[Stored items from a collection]
=== Begin Enclosure ===

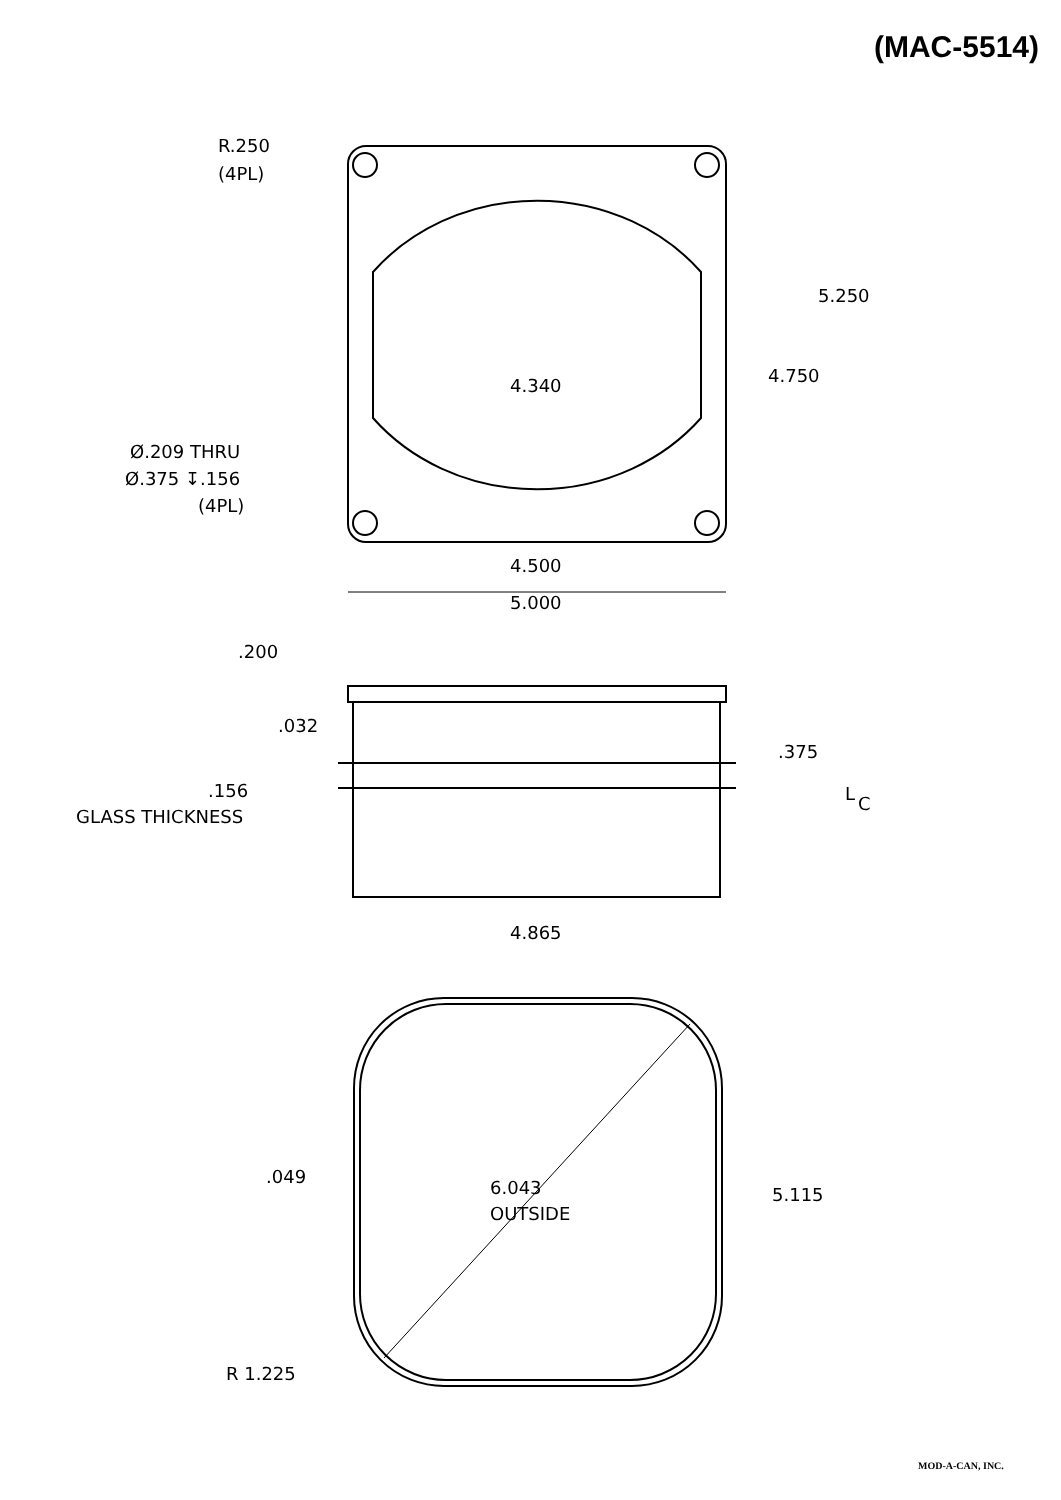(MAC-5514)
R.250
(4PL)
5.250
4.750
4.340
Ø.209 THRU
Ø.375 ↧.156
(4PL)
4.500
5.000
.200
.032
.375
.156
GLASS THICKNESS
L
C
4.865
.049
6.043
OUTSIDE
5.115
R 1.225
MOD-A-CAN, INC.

=== End Enclosure ===

- **Task brief**
What is needed is an exact transcription of every entry, minus the pictures.

- **Response for this exercise**
(MAC-5514)
R.250
(4PL)
5.250
4.750
4.340
Ø.209 THRU
Ø.375 ↧.156
(4PL)
4.500
5.000
.200
.032
.375
.156
GLASS THICKNESS
L
C
4.865
.049
6.043
OUTSIDE
5.115
R 1.225
MOD-A-CAN, INC.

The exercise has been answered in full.